A Kinga tej nocy miała ważniejsze sprawy. jeżeli o kimś myślała, to raczej o Krzysiu, a nie o teściach i ich licznej rodzinie.

Jej rodzice, dowiedziawszy się, iż córka została sama na święta, zaprosili ją do siebie. Nie planowali wielkiej uczty.

Brat Kingi pracował w Warszawie w zakładzie o ciągłym cyklu pracy, więc nie miał długich świątecznych urlopów. Rodzice zamierzali więc świętować tylko we dwoje.

Trzydziestego pierwszego o dziewiątej wieczorem Kinga z mamą nakrywały do stołu, gdy nagle złapał ją ból.

Wezwali karetkę. Mama pojechała z Kingą, tata za nimi swoim samochodem.
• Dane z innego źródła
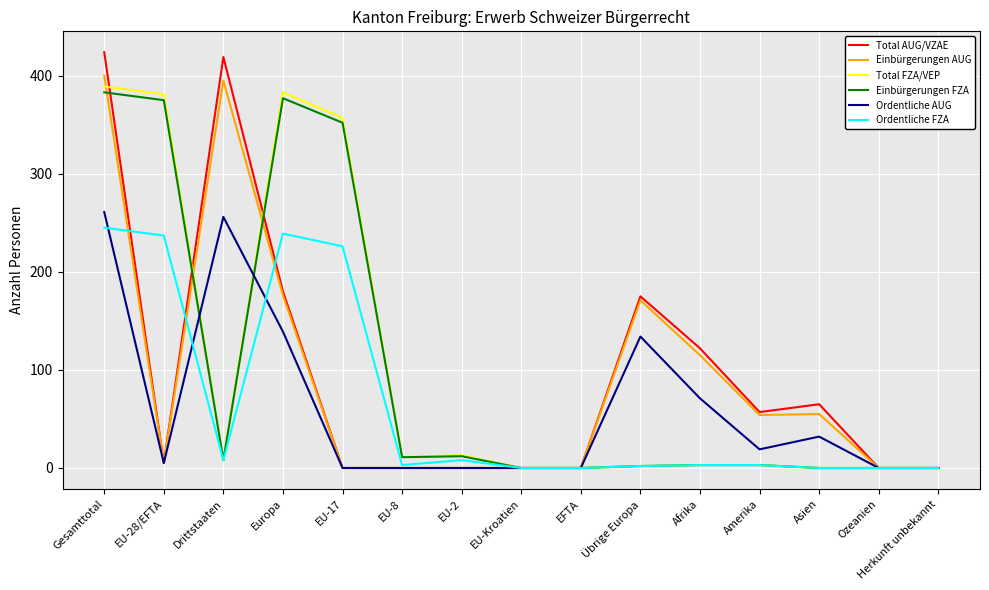

True or false: Total AUG/VZAE has a value of 0 at EU-8.

True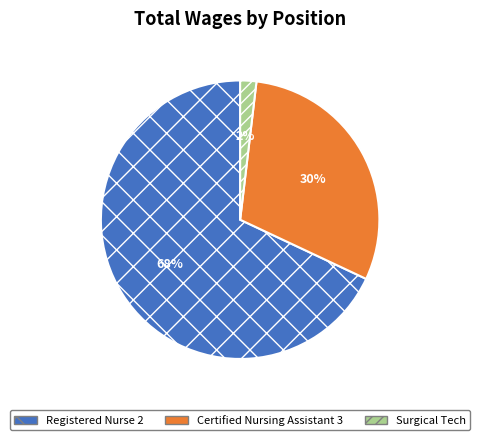

What is the largest slice in the pie chart?

Registered Nurse 2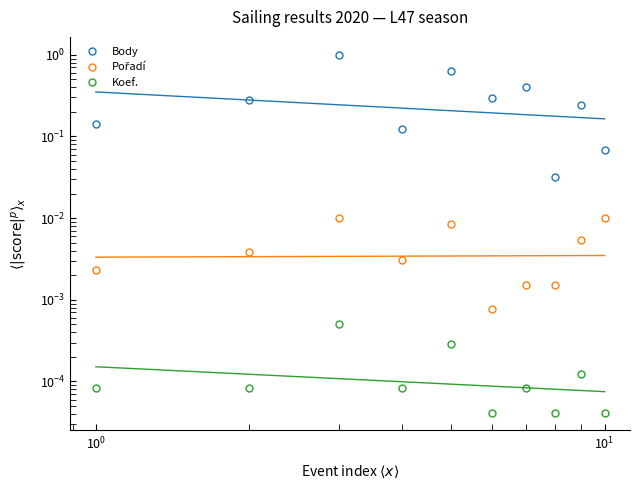

Count the number of data series in this chart.

3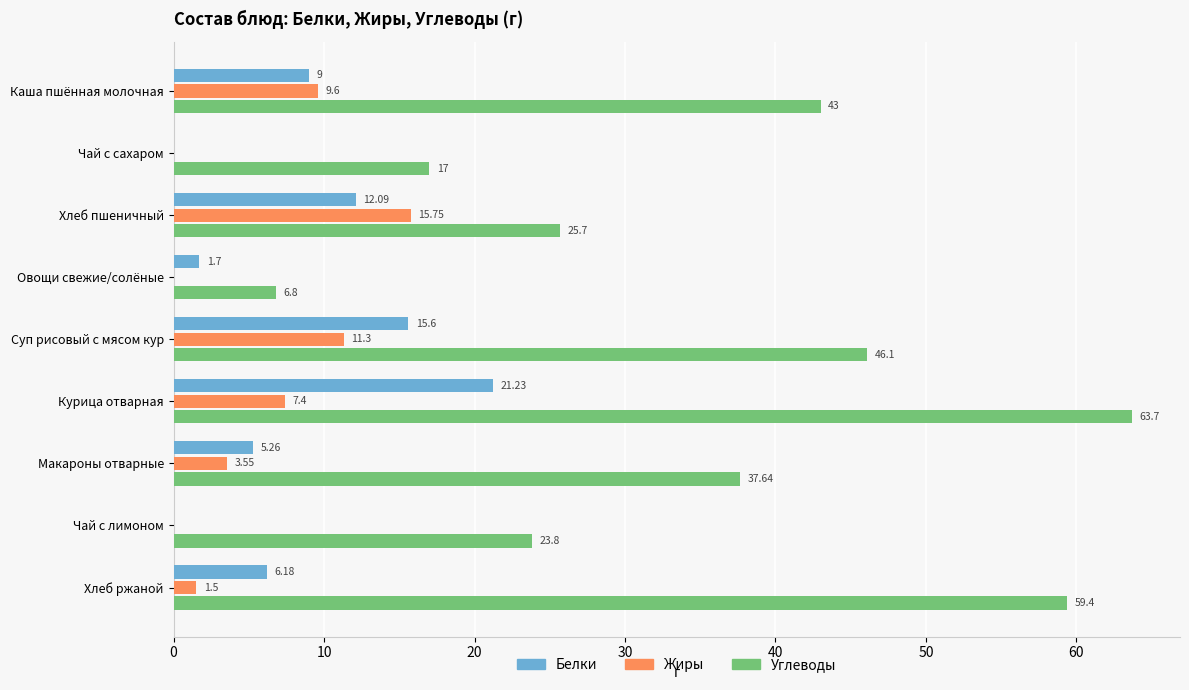

Count the number of categories in the chart.

9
Tym razem Kinga powitała Nowy Rok w szpitalu, a jej rodzice na dole, w holu oddziału. Kinga została mamą syna

***

Krzysztof posłuchał rady przyjaciela i zadzwonił do szpitala.

Nowak? Wypisana wczoraj odpowiedziano mu w informacji.

Jak to wypisana? nie uwierzył. Przecież dopiero miała urodzić?

Tak. Pierwszego stycznia, o północy.

A kto ją zabrał ze szpitala? spytał Krzysztof.

Młody człowieku, takich informacji nie udzielamy!